• **WHAT IS BEING ASKED**: Once the images are set aside, output the listing exactly as it stands.

• **DATASET CONTENT**:
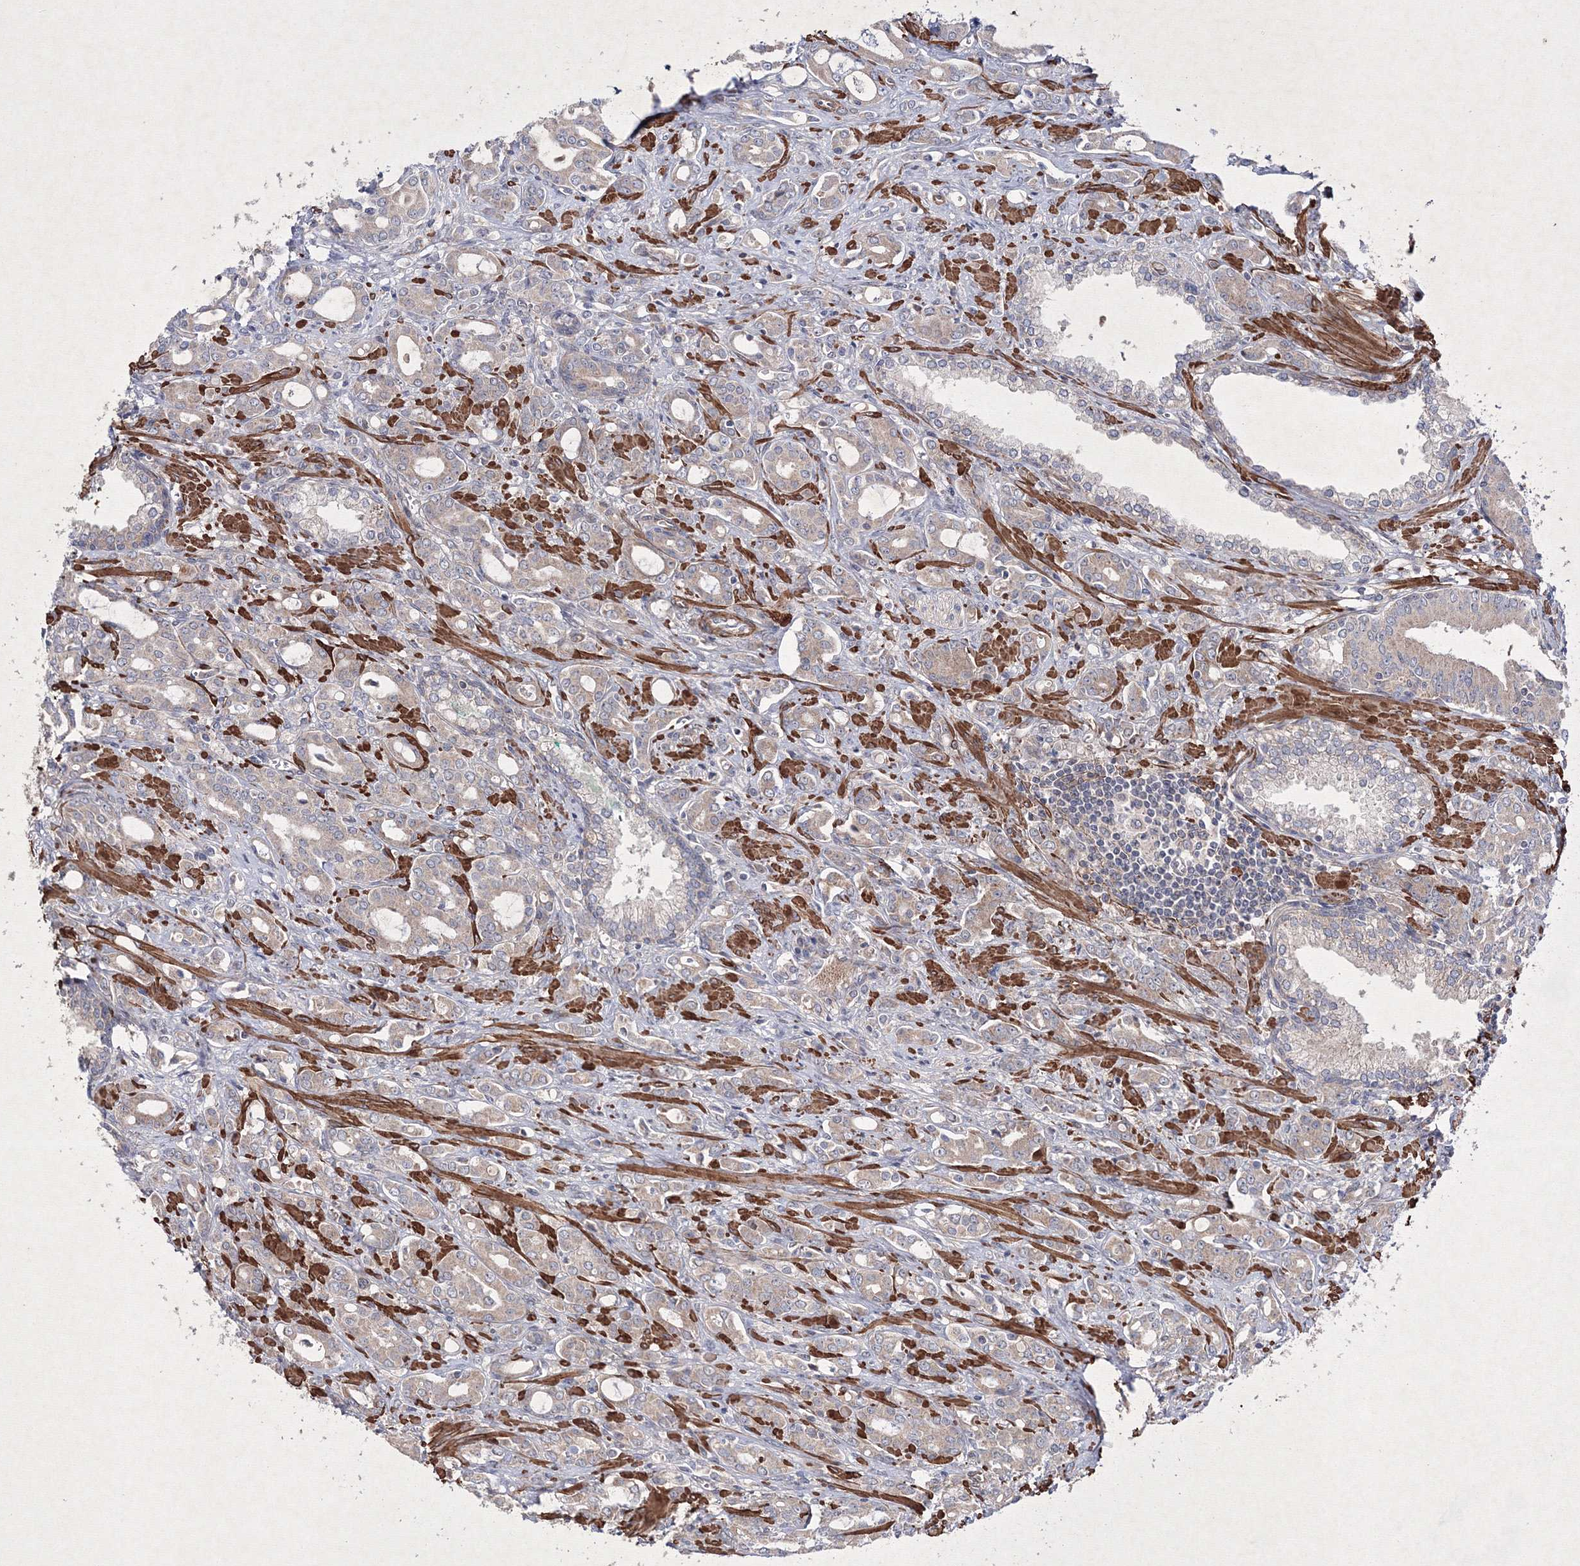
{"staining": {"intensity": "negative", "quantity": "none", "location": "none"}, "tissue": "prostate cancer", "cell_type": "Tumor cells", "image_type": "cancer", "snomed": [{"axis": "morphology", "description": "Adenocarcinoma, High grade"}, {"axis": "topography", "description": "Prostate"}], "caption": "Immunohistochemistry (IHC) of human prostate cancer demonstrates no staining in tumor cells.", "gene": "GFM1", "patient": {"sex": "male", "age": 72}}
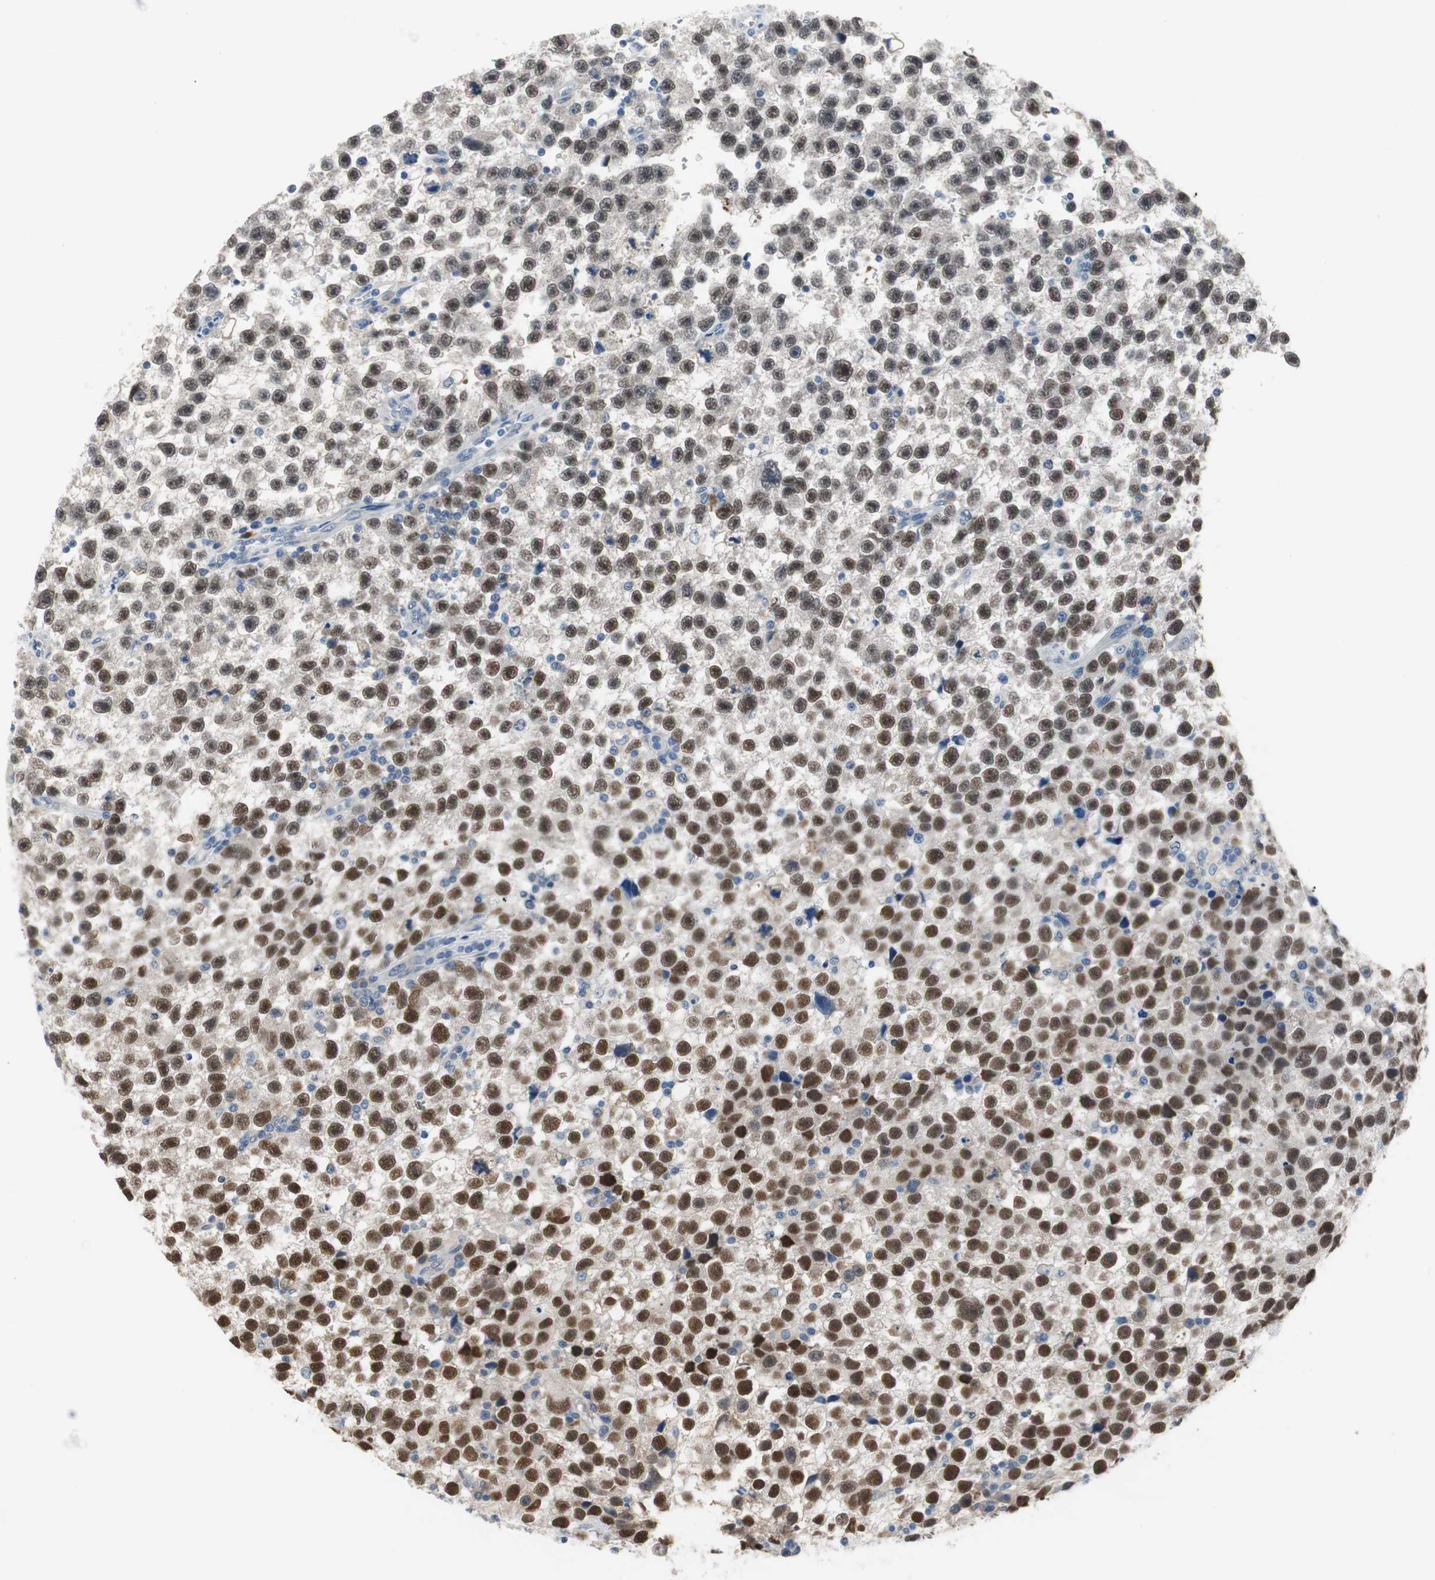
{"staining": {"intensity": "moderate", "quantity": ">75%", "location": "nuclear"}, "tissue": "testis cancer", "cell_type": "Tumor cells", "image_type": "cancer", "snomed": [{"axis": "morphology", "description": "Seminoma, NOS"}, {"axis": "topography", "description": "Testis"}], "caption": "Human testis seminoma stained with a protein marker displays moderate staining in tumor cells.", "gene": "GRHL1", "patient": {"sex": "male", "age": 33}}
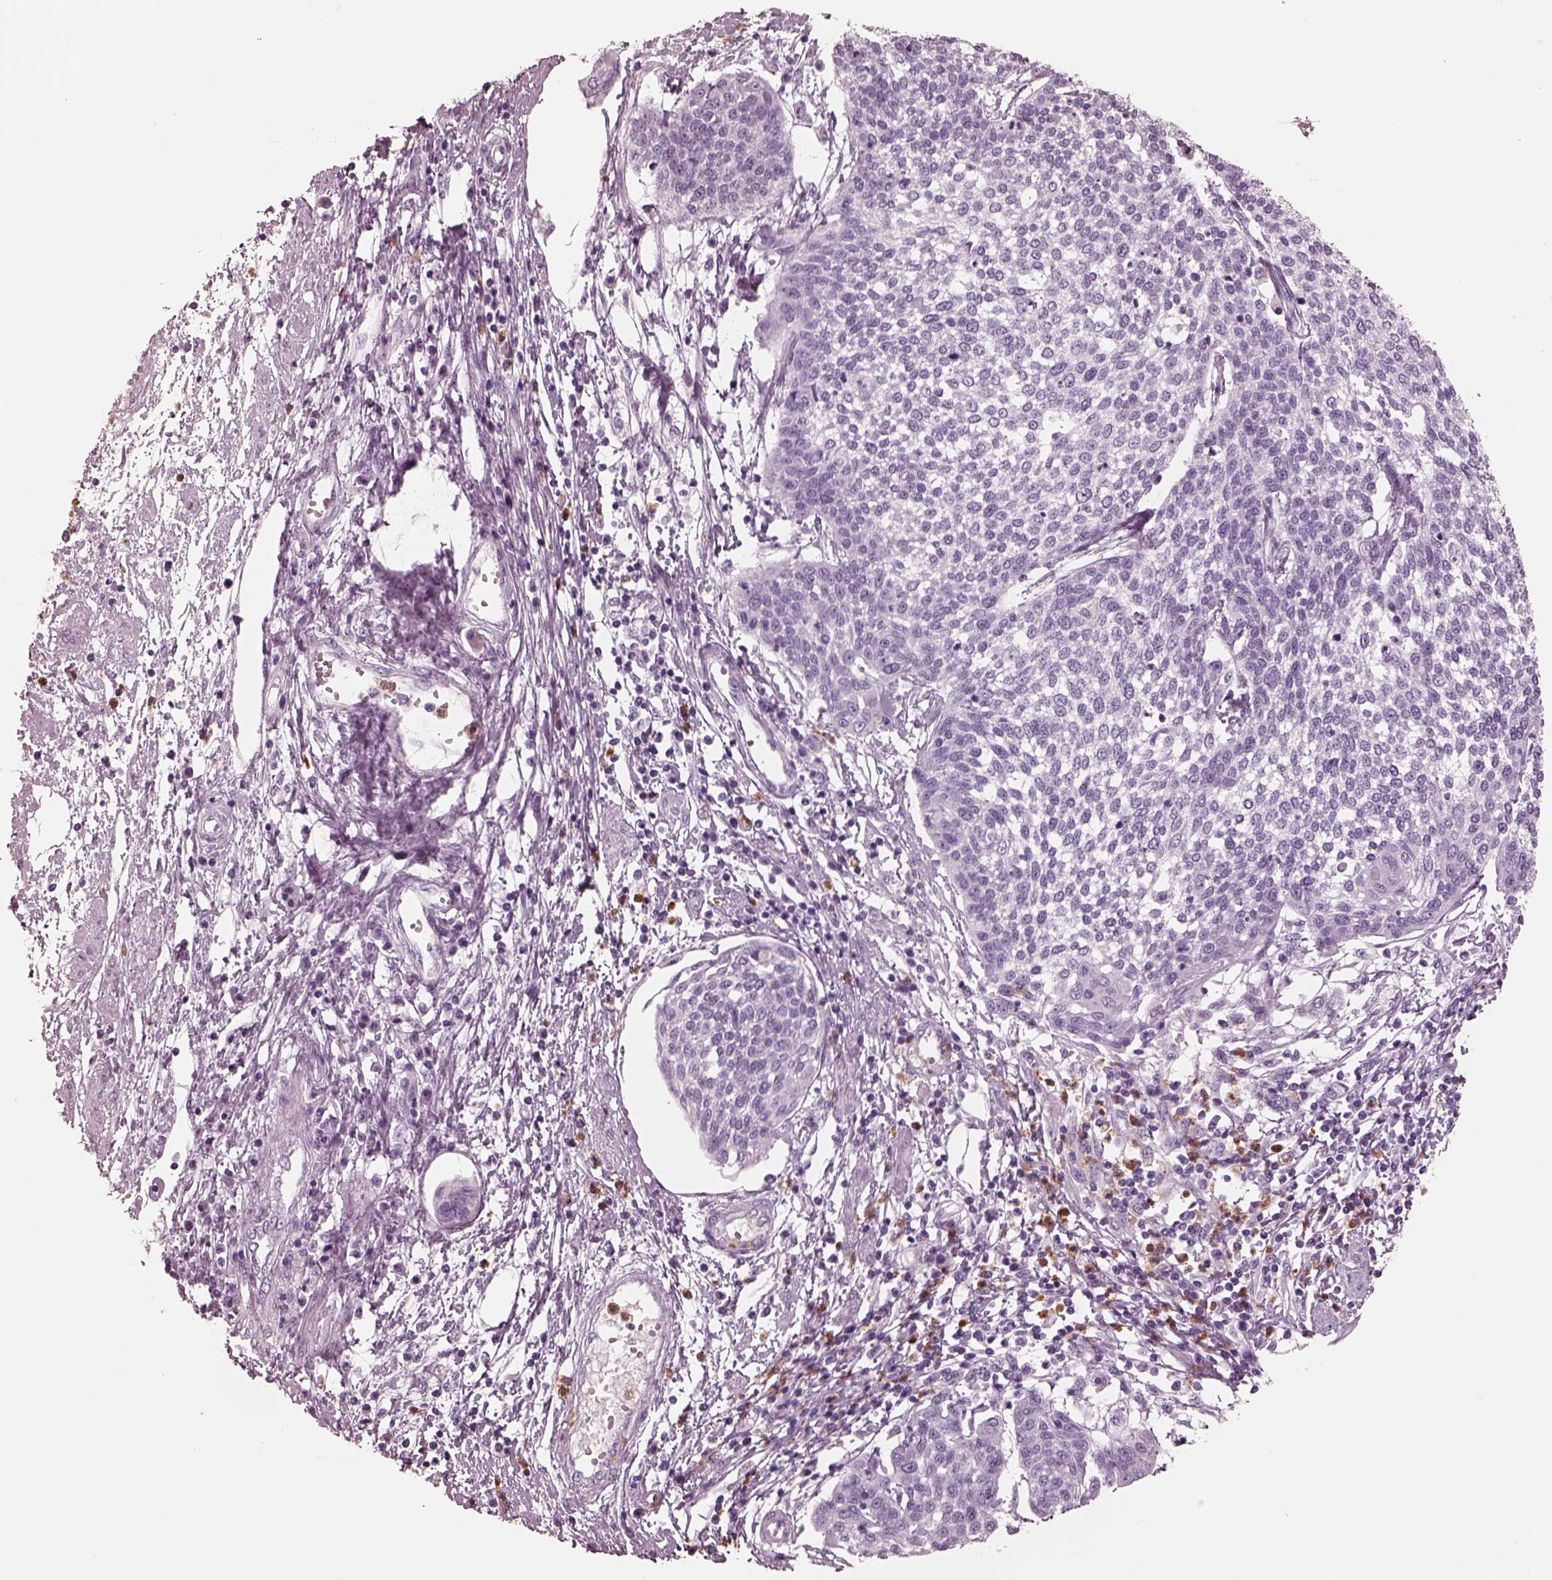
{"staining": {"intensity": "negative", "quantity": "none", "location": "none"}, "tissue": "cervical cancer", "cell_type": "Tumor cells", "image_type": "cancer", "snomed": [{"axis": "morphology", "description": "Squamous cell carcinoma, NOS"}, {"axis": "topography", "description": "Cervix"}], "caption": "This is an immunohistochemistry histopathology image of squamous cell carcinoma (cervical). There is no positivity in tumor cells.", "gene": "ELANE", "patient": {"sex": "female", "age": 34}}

• **RESULT OF THIS EXERCISE**:
{"staining": {"intensity": "negative", "quantity": "none", "location": "none"}, "tissue": "prostate cancer", "cell_type": "Tumor cells", "image_type": "cancer", "snomed": [{"axis": "morphology", "description": "Adenocarcinoma, High grade"}, {"axis": "topography", "description": "Prostate"}], "caption": "Immunohistochemistry (IHC) of human prostate cancer demonstrates no staining in tumor cells.", "gene": "GFM1", "patient": {"sex": "male", "age": 72}}
{"staining": {"intensity": "moderate", "quantity": ">75%", "location": "nuclear"}, "tissue": "testis cancer", "cell_type": "Tumor cells", "image_type": "cancer", "snomed": [{"axis": "morphology", "description": "Seminoma, NOS"}, {"axis": "topography", "description": "Testis"}], "caption": "Human testis seminoma stained with a protein marker displays moderate staining in tumor cells.", "gene": "GRHL1", "patient": {"sex": "male", "age": 33}}
{"staining": {"intensity": "negative", "quantity": "none", "location": "none"}, "tissue": "cervical cancer", "cell_type": "Tumor cells", "image_type": "cancer", "snomed": [{"axis": "morphology", "description": "Squamous cell carcinoma, NOS"}, {"axis": "topography", "description": "Cervix"}], "caption": "This is an immunohistochemistry histopathology image of squamous cell carcinoma (cervical). There is no positivity in tumor cells.", "gene": "ELANE", "patient": {"sex": "female", "age": 34}}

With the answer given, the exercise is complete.